• ACTION ITEM: Nothing below is to be printed except the lines between the line holding "эрекция станет лучше? Могут ли" and the line holding "VALÉRIE / FRAMBOISES ET BERGAMOTE", inclusive, each exactly as it appears.

• DATA PROVIDED:
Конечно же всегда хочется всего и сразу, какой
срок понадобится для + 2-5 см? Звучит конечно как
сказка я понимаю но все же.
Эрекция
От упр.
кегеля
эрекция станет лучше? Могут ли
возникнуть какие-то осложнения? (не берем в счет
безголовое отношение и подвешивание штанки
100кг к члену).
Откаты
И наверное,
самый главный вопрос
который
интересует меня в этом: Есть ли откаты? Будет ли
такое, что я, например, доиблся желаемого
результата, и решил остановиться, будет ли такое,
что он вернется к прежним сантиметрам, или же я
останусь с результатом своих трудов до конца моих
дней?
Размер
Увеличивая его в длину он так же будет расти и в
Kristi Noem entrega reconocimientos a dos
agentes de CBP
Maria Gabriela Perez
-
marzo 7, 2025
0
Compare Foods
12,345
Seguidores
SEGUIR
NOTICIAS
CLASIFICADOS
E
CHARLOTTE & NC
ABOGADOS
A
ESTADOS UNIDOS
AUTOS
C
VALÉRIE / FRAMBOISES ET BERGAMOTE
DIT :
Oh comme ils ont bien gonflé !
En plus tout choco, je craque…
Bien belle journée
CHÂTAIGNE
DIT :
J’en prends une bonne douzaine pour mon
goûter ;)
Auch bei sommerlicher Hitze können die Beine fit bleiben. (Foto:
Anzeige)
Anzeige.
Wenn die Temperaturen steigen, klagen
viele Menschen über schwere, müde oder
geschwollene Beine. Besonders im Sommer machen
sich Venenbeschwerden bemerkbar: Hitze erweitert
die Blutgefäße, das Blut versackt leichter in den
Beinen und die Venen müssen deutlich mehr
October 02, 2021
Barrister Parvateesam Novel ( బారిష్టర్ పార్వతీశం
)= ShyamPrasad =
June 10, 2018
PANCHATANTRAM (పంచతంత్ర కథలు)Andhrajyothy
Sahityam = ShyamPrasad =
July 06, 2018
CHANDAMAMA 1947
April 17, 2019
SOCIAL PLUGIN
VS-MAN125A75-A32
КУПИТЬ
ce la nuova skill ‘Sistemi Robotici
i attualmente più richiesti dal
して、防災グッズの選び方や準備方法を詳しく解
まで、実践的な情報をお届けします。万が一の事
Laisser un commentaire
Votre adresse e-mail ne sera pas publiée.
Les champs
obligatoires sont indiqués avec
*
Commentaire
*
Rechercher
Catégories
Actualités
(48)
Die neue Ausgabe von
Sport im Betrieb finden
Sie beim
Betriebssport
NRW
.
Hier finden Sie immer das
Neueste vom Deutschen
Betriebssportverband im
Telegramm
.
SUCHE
--
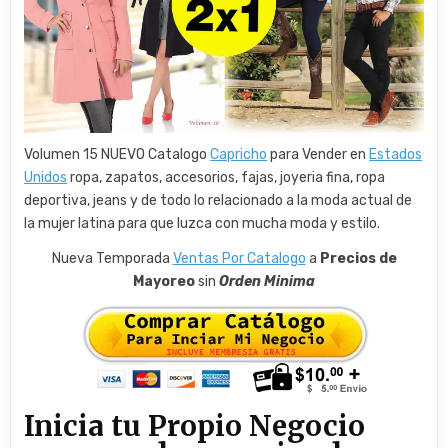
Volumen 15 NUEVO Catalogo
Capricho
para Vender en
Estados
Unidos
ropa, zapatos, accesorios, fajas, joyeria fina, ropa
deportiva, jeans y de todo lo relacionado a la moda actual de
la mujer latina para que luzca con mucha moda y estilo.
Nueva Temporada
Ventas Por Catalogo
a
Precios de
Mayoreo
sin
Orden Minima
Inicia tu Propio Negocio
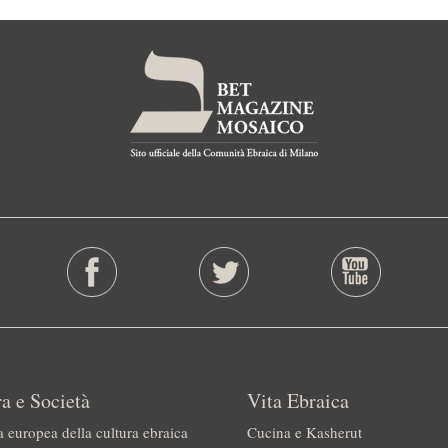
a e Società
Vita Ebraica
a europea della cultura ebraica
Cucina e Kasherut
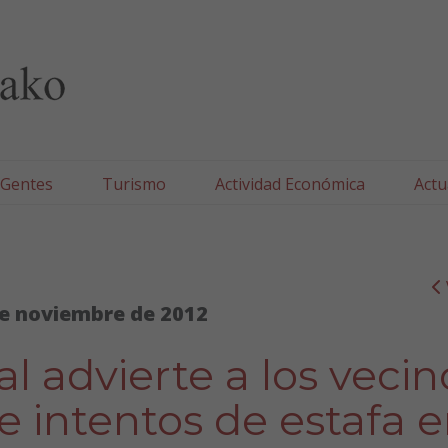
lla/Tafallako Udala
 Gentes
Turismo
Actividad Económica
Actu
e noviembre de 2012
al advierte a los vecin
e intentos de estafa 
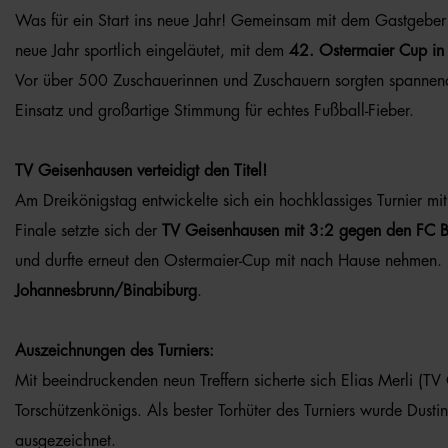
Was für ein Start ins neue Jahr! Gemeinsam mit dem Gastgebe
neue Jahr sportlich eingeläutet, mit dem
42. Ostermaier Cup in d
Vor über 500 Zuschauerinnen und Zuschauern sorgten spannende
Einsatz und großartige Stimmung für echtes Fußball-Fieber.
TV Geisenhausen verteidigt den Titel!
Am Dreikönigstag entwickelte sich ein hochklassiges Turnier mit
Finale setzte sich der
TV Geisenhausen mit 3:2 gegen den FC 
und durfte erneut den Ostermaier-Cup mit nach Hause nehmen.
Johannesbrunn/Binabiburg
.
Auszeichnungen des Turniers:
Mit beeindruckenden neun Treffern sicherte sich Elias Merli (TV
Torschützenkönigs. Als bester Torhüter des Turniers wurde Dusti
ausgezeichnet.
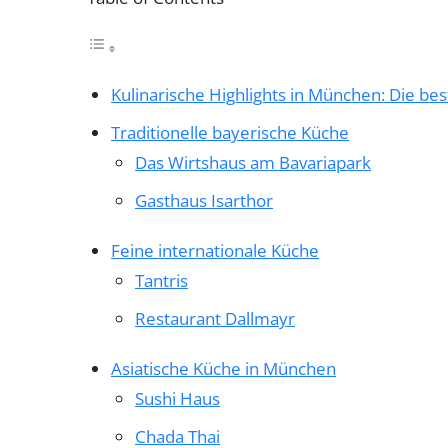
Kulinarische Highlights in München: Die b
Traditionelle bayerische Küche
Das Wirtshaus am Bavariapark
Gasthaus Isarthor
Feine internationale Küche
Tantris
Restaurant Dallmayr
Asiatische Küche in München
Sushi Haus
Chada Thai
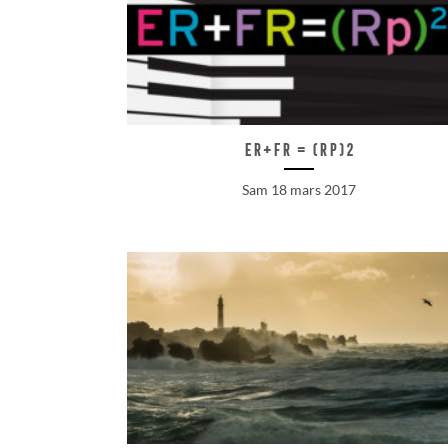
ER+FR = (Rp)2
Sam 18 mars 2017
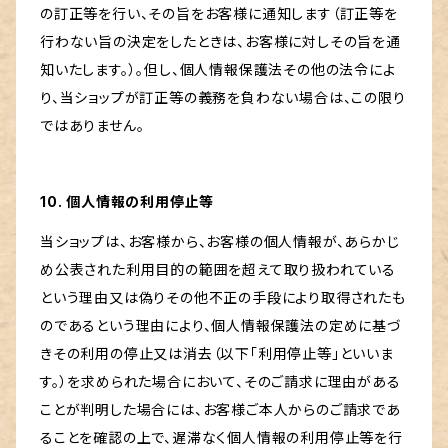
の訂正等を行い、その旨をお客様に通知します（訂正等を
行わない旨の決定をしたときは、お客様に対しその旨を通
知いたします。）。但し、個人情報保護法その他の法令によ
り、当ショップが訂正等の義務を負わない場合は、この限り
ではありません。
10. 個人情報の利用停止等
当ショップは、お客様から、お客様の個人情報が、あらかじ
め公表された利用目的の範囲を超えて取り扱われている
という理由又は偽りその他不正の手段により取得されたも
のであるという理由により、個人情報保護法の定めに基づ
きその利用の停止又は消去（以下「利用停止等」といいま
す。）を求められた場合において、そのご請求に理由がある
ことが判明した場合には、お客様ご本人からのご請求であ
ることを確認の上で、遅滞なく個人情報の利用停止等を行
--
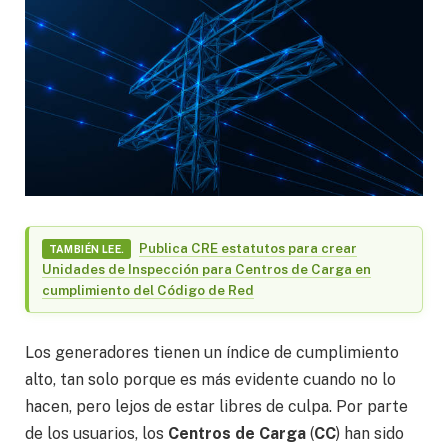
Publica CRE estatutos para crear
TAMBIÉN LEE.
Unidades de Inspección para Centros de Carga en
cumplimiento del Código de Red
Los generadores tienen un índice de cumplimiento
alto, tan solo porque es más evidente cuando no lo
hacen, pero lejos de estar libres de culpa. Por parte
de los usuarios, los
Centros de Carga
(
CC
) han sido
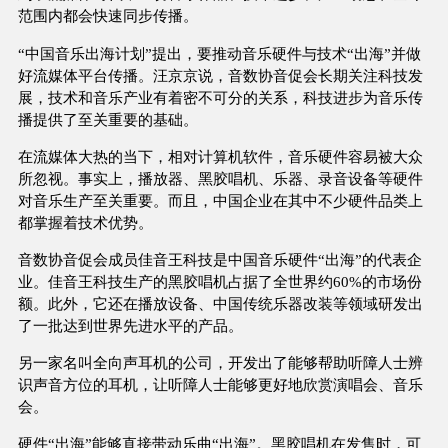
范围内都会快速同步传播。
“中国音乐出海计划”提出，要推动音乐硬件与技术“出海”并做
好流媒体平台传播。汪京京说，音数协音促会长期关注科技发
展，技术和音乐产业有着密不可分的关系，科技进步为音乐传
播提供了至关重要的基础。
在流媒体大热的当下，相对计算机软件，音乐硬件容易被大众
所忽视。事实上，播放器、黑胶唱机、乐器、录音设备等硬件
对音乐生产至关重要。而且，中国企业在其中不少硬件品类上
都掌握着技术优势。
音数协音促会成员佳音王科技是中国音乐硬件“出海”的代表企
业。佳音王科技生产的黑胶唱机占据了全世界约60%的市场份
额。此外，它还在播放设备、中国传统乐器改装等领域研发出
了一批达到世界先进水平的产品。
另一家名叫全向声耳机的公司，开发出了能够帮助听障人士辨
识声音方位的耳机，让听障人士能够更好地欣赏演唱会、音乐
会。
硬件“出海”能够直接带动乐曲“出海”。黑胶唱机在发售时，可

• TASK OUTPUT:
эрекция станет лучше? Могут ли
возникнуть какие-то осложнения? (не берем в счет
безголовое отношение и подвешивание штанки
100кг к члену).
Откаты
И наверное,
самый главный вопрос
который
интересует меня в этом: Есть ли откаты? Будет ли
такое, что я, например, доиблся желаемого
результата, и решил остановиться, будет ли такое,
что он вернется к прежним сантиметрам, или же я
останусь с результатом своих трудов до конца моих
дней?
Размер
Увеличивая его в длину он так же будет расти и в
Kristi Noem entrega reconocimientos a dos
agentes de CBP
Maria Gabriela Perez
-
marzo 7, 2025
0
Compare Foods
12,345
Seguidores
SEGUIR
NOTICIAS
CLASIFICADOS
E
CHARLOTTE & NC
ABOGADOS
A
ESTADOS UNIDOS
AUTOS
C
VALÉRIE / FRAMBOISES ET BERGAMOTE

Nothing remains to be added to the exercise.